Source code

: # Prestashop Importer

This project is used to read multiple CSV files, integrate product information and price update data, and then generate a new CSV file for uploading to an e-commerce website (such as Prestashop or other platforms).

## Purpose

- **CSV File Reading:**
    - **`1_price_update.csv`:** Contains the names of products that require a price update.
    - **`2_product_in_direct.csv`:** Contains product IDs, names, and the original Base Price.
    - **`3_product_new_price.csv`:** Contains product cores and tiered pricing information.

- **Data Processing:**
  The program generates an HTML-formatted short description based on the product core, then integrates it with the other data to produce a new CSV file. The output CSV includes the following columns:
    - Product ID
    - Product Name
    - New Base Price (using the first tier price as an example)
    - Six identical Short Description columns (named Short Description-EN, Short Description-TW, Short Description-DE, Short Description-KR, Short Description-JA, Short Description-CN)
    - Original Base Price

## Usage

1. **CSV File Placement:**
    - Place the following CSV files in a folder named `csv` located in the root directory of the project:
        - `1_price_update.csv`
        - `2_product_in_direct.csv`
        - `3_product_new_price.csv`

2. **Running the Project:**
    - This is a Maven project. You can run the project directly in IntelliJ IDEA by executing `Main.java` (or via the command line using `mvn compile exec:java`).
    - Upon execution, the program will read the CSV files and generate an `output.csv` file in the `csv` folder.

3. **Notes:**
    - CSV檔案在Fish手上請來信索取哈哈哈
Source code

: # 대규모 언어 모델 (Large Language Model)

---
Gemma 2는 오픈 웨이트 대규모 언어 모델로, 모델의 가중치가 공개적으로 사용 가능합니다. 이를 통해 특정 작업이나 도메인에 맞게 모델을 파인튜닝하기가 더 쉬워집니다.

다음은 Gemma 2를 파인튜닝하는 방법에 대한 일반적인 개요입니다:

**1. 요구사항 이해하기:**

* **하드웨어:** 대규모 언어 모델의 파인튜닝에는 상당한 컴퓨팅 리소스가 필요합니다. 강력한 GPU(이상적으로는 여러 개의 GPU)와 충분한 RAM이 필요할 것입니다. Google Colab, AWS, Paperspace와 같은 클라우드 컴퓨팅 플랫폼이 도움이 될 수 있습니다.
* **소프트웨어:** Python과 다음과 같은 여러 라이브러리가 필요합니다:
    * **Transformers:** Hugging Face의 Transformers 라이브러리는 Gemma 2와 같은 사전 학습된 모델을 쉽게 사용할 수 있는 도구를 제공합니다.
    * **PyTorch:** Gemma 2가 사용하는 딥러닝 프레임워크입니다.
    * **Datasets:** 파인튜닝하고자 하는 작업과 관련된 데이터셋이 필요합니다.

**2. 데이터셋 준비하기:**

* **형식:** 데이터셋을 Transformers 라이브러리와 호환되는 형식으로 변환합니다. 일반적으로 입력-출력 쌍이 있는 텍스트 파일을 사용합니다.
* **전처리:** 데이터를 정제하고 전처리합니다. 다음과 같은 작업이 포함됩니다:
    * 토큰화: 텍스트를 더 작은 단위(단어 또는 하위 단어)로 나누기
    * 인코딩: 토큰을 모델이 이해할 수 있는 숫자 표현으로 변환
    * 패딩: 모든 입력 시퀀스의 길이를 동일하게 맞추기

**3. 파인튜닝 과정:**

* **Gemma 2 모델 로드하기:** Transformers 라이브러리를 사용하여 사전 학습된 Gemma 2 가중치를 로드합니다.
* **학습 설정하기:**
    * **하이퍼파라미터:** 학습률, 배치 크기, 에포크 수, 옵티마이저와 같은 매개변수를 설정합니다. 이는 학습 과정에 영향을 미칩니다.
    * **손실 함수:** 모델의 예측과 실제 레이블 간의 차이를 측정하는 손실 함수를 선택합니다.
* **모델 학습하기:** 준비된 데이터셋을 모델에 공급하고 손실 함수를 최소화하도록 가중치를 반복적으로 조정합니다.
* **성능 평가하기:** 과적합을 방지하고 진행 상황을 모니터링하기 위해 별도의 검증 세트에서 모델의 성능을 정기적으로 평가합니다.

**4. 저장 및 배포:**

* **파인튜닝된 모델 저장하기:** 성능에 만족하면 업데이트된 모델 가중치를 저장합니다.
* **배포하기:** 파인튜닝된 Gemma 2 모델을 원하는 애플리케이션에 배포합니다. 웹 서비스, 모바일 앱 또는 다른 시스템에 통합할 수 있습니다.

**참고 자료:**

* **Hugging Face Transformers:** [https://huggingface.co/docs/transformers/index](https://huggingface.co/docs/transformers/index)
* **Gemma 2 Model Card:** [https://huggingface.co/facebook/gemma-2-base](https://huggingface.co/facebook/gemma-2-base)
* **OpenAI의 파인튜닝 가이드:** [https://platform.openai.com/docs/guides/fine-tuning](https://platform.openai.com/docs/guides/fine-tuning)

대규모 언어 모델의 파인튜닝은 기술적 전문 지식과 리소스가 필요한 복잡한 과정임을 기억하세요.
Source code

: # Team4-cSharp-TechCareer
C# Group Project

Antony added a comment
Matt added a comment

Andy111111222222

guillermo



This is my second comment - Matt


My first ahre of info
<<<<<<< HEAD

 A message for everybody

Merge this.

§ Exercise description
Retype each entry without altering a single word.

§ Task result
Source code

: # Prestashop Importer

This project is used to read multiple CSV files, integrate product information and price update data, and then generate a new CSV file for uploading to an e-commerce website (such as Prestashop or other platforms).

## Purpose

- **CSV File Reading:**
    - **`1_price_update.csv`:** Contains the names of products that require a price update.
    - **`2_product_in_direct.csv`:** Contains product IDs, names, and the original Base Price.
    - **`3_product_new_price.csv`:** Contains product cores and tiered pricing information.

- **Data Processing:**
  The program generates an HTML-formatted short description based on the product core, then integrates it with the other data to produce a new CSV file. The output CSV includes the following columns:
    - Product ID
    - Product Name
    - New Base Price (using the first tier price as an example)
    - Six identical Short Description columns (named Short Description-EN, Short Description-TW, Short Description-DE, Short Description-KR, Short Description-JA, Short Description-CN)
    - Original Base Price

## Usage

1. **CSV File Placement:**
    - Place the following CSV files in a folder named `csv` located in the root directory of the project:
        - `1_price_update.csv`
        - `2_product_in_direct.csv`
        - `3_product_new_price.csv`

2. **Running the Project:**
    - This is a Maven project. You can run the project directly in IntelliJ IDEA by executing `Main.java` (or via the command line using `mvn compile exec:java`).
    - Upon execution, the program will read the CSV files and generate an `output.csv` file in the `csv` folder.

3. **Notes:**
    - CSV檔案在Fish手上請來信索取哈哈哈
Source code

: # 대규모 언어 모델 (Large Language Model)

---
Gemma 2는 오픈 웨이트 대규모 언어 모델로, 모델의 가중치가 공개적으로 사용 가능합니다. 이를 통해 특정 작업이나 도메인에 맞게 모델을 파인튜닝하기가 더 쉬워집니다.

다음은 Gemma 2를 파인튜닝하는 방법에 대한 일반적인 개요입니다:

**1. 요구사항 이해하기:**

* **하드웨어:** 대규모 언어 모델의 파인튜닝에는 상당한 컴퓨팅 리소스가 필요합니다. 강력한 GPU(이상적으로는 여러 개의 GPU)와 충분한 RAM이 필요할 것입니다. Google Colab, AWS, Paperspace와 같은 클라우드 컴퓨팅 플랫폼이 도움이 될 수 있습니다.
* **소프트웨어:** Python과 다음과 같은 여러 라이브러리가 필요합니다:
    * **Transformers:** Hugging Face의 Transformers 라이브러리는 Gemma 2와 같은 사전 학습된 모델을 쉽게 사용할 수 있는 도구를 제공합니다.
    * **PyTorch:** Gemma 2가 사용하는 딥러닝 프레임워크입니다.
    * **Datasets:** 파인튜닝하고자 하는 작업과 관련된 데이터셋이 필요합니다.

**2. 데이터셋 준비하기:**

* **형식:** 데이터셋을 Transformers 라이브러리와 호환되는 형식으로 변환합니다. 일반적으로 입력-출력 쌍이 있는 텍스트 파일을 사용합니다.
* **전처리:** 데이터를 정제하고 전처리합니다. 다음과 같은 작업이 포함됩니다:
    * 토큰화: 텍스트를 더 작은 단위(단어 또는 하위 단어)로 나누기
    * 인코딩: 토큰을 모델이 이해할 수 있는 숫자 표현으로 변환
    * 패딩: 모든 입력 시퀀스의 길이를 동일하게 맞추기

**3. 파인튜닝 과정:**

* **Gemma 2 모델 로드하기:** Transformers 라이브러리를 사용하여 사전 학습된 Gemma 2 가중치를 로드합니다.
* **학습 설정하기:**
    * **하이퍼파라미터:** 학습률, 배치 크기, 에포크 수, 옵티마이저와 같은 매개변수를 설정합니다. 이는 학습 과정에 영향을 미칩니다.
    * **손실 함수:** 모델의 예측과 실제 레이블 간의 차이를 측정하는 손실 함수를 선택합니다.
* **모델 학습하기:** 준비된 데이터셋을 모델에 공급하고 손실 함수를 최소화하도록 가중치를 반복적으로 조정합니다.
* **성능 평가하기:** 과적합을 방지하고 진행 상황을 모니터링하기 위해 별도의 검증 세트에서 모델의 성능을 정기적으로 평가합니다.

**4. 저장 및 배포:**

* **파인튜닝된 모델 저장하기:** 성능에 만족하면 업데이트된 모델 가중치를 저장합니다.
* **배포하기:** 파인튜닝된 Gemma 2 모델을 원하는 애플리케이션에 배포합니다. 웹 서비스, 모바일 앱 또는 다른 시스템에 통합할 수 있습니다.

**참고 자료:**

* **Hugging Face Transformers:** [https://huggingface.co/docs/transformers/index](https://huggingface.co/docs/transformers/index)
* **Gemma 2 Model Card:** [https://huggingface.co/facebook/gemma-2-base](https://huggingface.co/facebook/gemma-2-base)
* **OpenAI의 파인튜닝 가이드:** [https://platform.openai.com/docs/guides/fine-tuning](https://platform.openai.com/docs/guides/fine-tuning)

대규모 언어 모델의 파인튜닝은 기술적 전문 지식과 리소스가 필요한 복잡한 과정임을 기억하세요.
Source code

: # Team4-cSharp-TechCareer
C# Group Project

Antony added a comment
Matt added a comment

Andy111111222222

guillermo



This is my second comment - Matt


My first ahre of info
<<<<<<< HEAD

 A message for everybody

Merge this.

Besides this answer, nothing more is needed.